When I found out a former roommate was going to have a baby, I was excited. I had known her since before she had met her husband, so I had the unique privilege of watching her family story unfold. I wanted to gift her with something special—something that would show I still considered her a good friend, even though we no longer live in the same city. Since she grew up overseas, I reasoned that people would be more likely to send cash or other items easily sent via mail. I thought it a tragedy that her baby wouldn’t have anything homemade. Having grown up on a farm with many homemaker moms as aunts and a seamstress grandmother, plus countless crafty distant relatives, I had crocheted AND knit baby blankets, lots of clothes, bibs, etc. So I made it my personal objective to make something for the baby.

Never mind that I hadn’t really sewn anything before. My grandma taught me how to use a sewing machine when I was little. She is probably also how I learned to knit and crochet, although I barely remember how and never learned to start the first row.
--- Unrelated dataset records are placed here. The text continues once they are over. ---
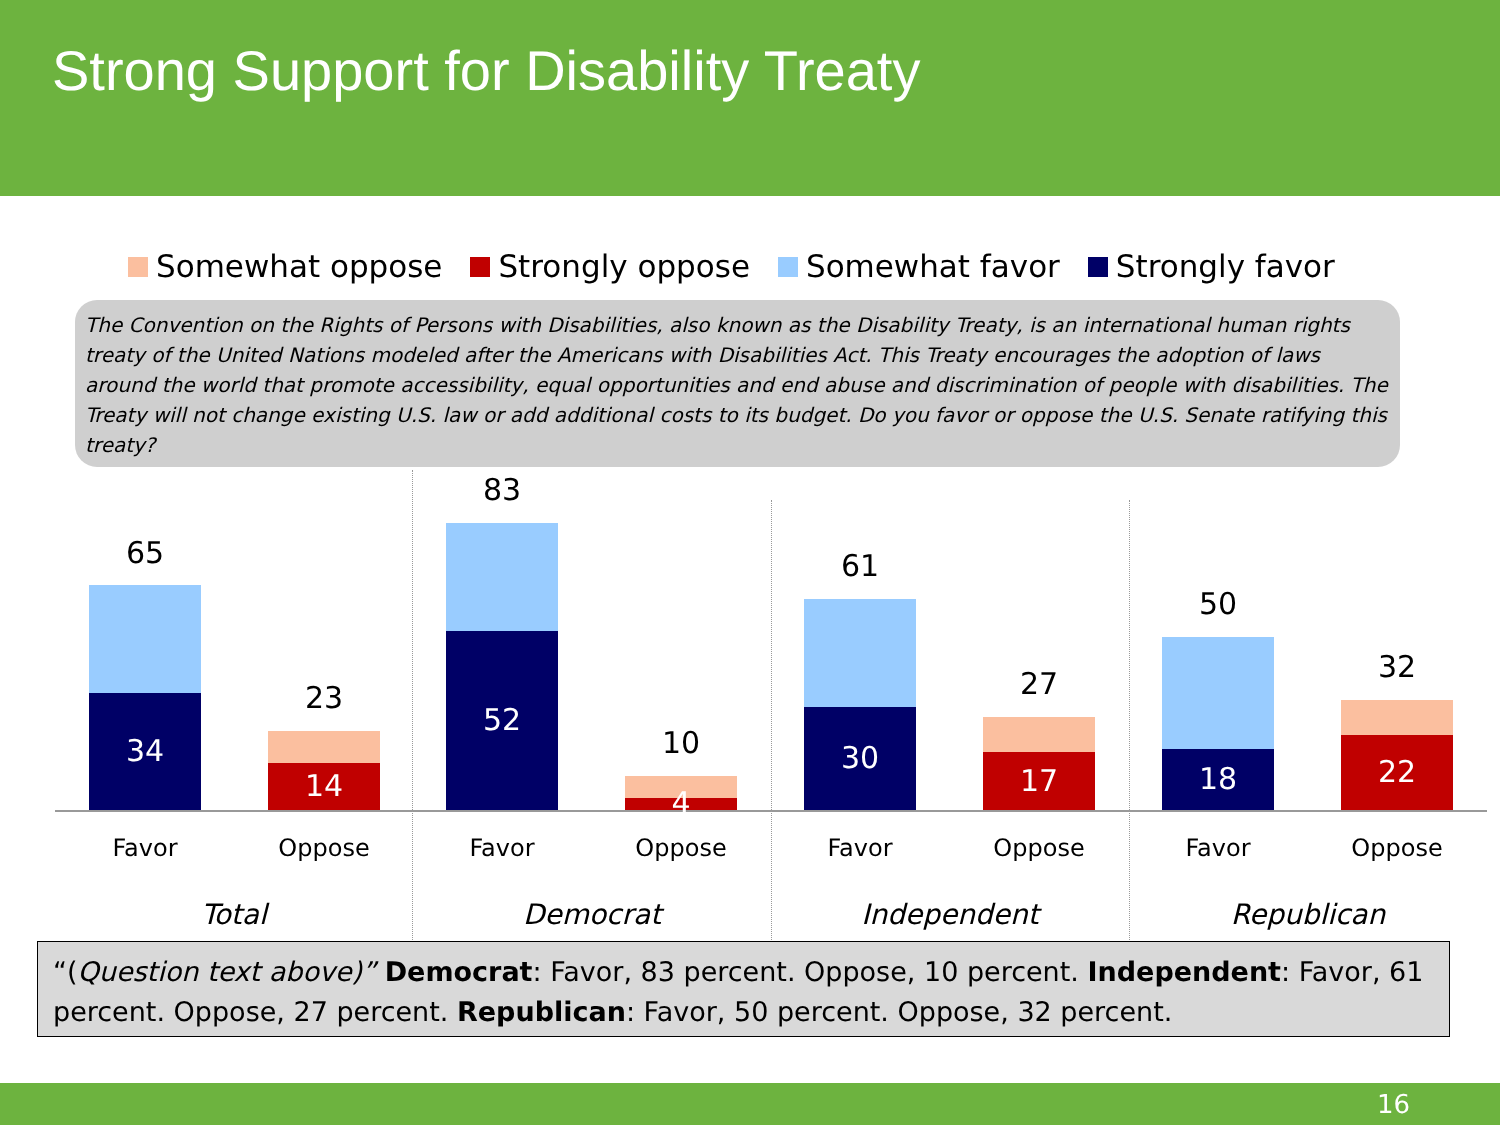Strong Support for Disability Treaty
Somewhat oppose Strongly oppose Somewhat favor Strongly favor
The Convention on the Rights of Persons with Disabilities, also known as the Disability Treaty, is an international human rights treaty of the United Nations modeled after the Americans with Disabilities Act. This Treaty encourages the adoption of laws around the world that promote accessibility, equal opportunities and end abuse and discrimination of people with disabilities. The Treaty will not change existing U.S. law or add additional costs to its budget. Do you favor or oppose the U.S. Senate ratifying this treaty?
65
34
23
14
83
52
10
4
61
30
27
17
50
18
32
22
Favor Oppose Favor Oppose Favor Oppose Favor Oppose
Total Democrat Independent Republican
“(Question text above)” Democrat: Favor, 83 percent. Oppose, 10 percent. Independent: Favor, 61 percent. Oppose, 27 percent. Republican: Favor, 50 percent. Oppose, 32 percent.
16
The extent of my sewing skills was basically holding fabric scraps against Barbie dolls, hand stitching an outfit inside out, and learning through osmosis when my mom was going through one of her crafty phases. Still, how hard could it be?
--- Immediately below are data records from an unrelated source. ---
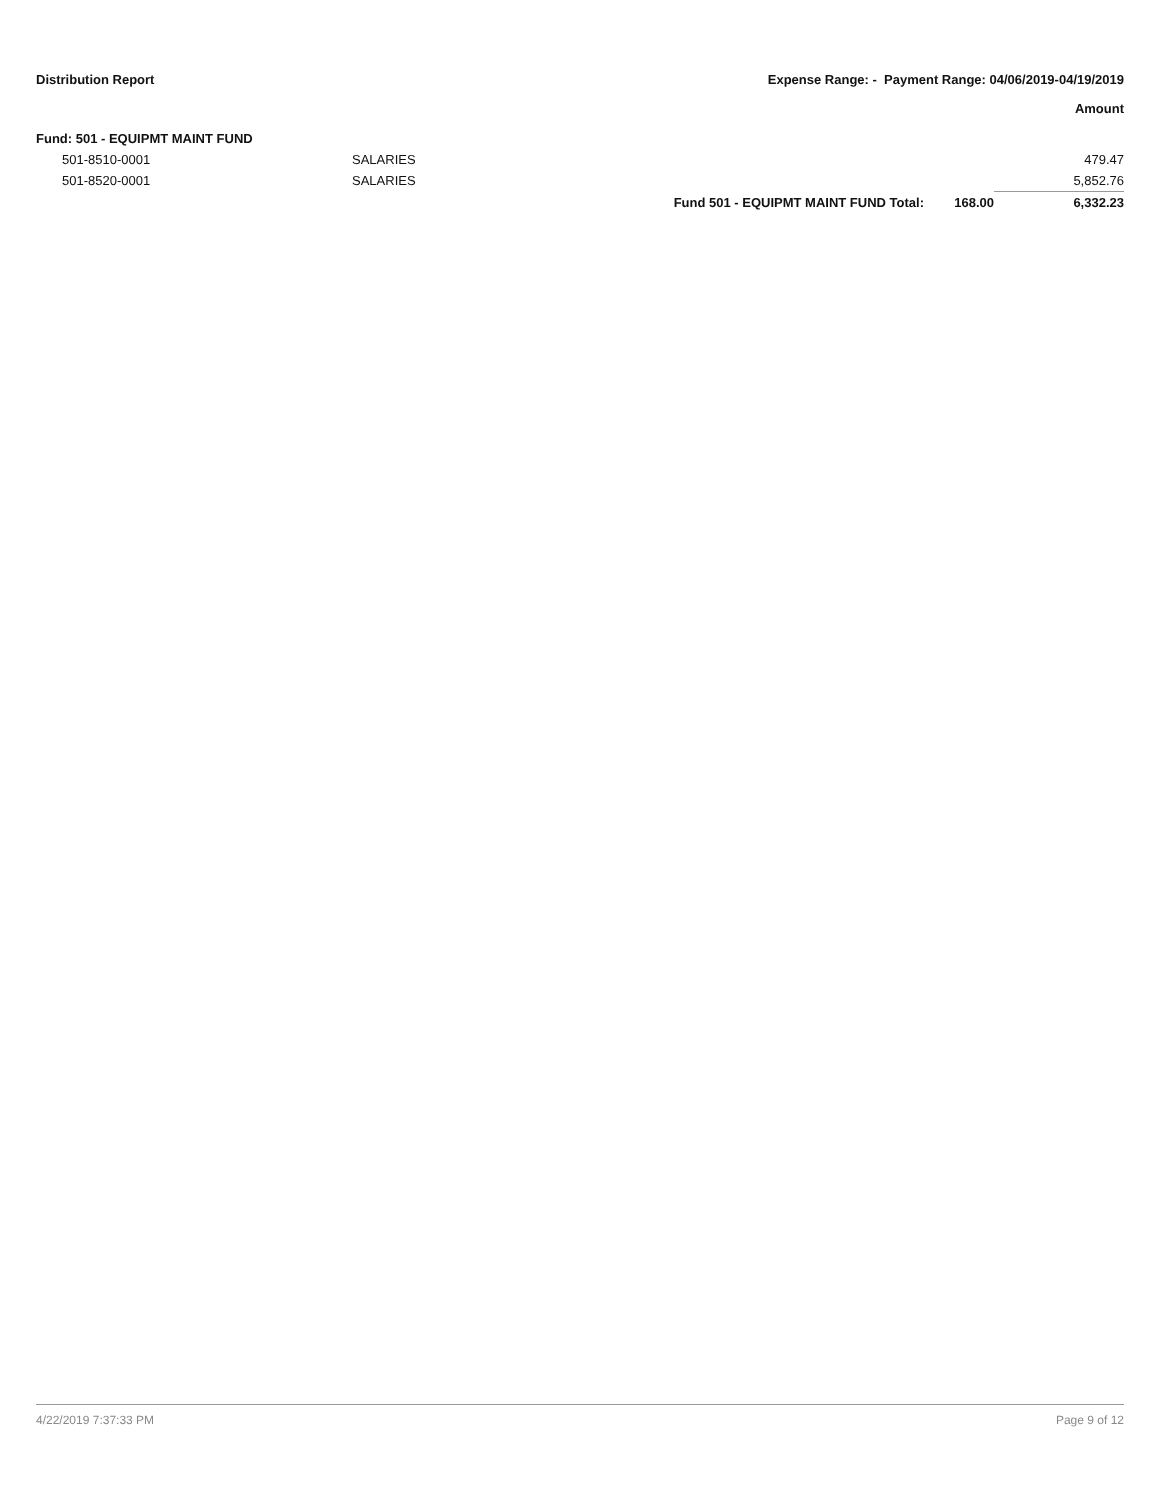Distribution Report Expense Range: - Payment Range: 04/06/2019-04/19/2019
Amount
| Fund: 501 - EQUIPMT MAINT FUND | | | | |
| 501-8510-0001 | SALARIES | | | 479.47 |
| 501-8520-0001 | SALARIES | | | 5,852.76 |
| | | Fund 501 - EQUIPMT MAINT FUND Total: | 168.00 | 6,332.23 |
4/22/2019 7:37:33 PM Page 9 of 12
I had a moment of brilliance when I started. I decided to make a “practice quilt” before starting on the baby’s project so I wouldn’t totally screw hers up. That practice quilt is now known affectionately as the Ugly Quilt and still isn’t finished. My first square—which I quickly learned from google is called a “block”—wouldn’t lay flat. I had to google a whole new set of block options that weren’t so involved. Only later did I find out that even professional quilters use tricks (like breaking parallelograms into triangles) to sew their blocks more easily. Tell me which version below looks easier:

quilting blog 1 by EastDakotaQuilter

 

(In case it’s not obvious, I tried version 2 with the Ugly Quilt.) This is the difference between the way version 2 bubbled versus the comparatively little bubbling after I adapted:

bubble comparison by EastDakotaQuilter

Once I settled on an easier pattern for the baby quilt, things went much more smoothly. I used simple squares:

easy block by EastDakotaQuilter

Since my old roommate and her husband use nicknames for each other (in Gujarati) that are birds, I selected a variety of bird-related prints. One of the birds I incorporated was an owl because she remembered I wore owl socks to the bar exam the year we lived together; it was a way for me to be part of the baby’s life! Considering how little experience I had (AND HOW LITTLE MEASURING I DID!), I was excited by the result.
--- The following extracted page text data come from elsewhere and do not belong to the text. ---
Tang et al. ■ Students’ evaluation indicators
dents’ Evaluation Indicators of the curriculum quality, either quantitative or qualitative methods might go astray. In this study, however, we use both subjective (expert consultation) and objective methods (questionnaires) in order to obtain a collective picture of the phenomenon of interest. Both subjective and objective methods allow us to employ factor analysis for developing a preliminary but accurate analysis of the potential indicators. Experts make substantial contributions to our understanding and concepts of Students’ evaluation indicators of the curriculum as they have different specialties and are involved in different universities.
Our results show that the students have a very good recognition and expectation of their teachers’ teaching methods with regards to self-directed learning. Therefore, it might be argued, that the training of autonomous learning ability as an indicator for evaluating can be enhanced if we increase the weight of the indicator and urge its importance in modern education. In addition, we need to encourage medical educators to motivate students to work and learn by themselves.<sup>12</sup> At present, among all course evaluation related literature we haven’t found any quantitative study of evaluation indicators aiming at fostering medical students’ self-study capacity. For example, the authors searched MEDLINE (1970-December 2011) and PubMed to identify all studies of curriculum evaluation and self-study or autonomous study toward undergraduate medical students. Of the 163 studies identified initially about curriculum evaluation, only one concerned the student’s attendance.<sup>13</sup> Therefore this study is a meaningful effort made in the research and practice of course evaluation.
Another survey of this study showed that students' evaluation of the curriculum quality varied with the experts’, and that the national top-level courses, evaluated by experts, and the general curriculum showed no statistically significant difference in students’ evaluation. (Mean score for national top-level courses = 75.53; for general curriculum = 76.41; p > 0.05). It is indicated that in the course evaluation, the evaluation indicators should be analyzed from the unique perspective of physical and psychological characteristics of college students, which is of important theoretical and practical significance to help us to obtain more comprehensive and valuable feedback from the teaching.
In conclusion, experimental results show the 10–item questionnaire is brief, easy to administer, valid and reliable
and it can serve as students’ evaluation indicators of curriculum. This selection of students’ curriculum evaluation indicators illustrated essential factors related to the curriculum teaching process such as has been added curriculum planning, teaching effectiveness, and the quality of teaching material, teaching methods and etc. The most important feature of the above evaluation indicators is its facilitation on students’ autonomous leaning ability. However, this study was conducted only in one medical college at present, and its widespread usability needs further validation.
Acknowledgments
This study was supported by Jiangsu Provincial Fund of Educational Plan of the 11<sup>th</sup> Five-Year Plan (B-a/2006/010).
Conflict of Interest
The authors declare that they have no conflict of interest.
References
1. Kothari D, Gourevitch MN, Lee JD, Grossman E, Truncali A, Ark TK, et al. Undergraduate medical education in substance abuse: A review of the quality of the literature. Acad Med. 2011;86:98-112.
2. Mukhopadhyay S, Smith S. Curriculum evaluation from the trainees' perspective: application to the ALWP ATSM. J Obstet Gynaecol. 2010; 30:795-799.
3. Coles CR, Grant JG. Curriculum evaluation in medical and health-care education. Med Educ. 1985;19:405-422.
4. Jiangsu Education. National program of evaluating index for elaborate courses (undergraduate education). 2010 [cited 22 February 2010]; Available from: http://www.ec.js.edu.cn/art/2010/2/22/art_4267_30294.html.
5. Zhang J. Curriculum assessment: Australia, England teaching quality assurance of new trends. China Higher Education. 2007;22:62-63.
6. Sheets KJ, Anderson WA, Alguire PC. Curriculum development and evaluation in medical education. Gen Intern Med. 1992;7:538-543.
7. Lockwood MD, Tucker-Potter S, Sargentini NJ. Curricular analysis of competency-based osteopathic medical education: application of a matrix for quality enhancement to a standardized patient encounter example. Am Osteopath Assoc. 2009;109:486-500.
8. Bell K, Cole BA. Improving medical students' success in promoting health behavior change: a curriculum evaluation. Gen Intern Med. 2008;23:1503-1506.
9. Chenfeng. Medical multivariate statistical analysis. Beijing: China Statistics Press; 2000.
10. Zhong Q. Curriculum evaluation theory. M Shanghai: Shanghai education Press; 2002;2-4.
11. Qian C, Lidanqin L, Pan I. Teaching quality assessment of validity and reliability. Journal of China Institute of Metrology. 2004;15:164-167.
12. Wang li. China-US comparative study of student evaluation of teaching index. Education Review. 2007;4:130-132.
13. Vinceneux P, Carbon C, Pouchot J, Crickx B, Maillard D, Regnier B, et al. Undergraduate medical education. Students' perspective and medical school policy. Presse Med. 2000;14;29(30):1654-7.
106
full length bird quilt top by EastDakotaQuilter

2011 bird quilt by EastDakotaQuilter

binding on bird quilt top by EastDakotaQuilter

Here’s the back:

backing by EastDakotaQuilter

And finally, a progress shot:

progress by EastDakotaQuilter

I have been an avid Pinterest stalker and google searcher ever since, always looking for inspiration either to copy with my own fabrics or to incorporate into an otherwise original idea. I hope my skill improves with each project. I’m impatient, so improvement may prove a little slow!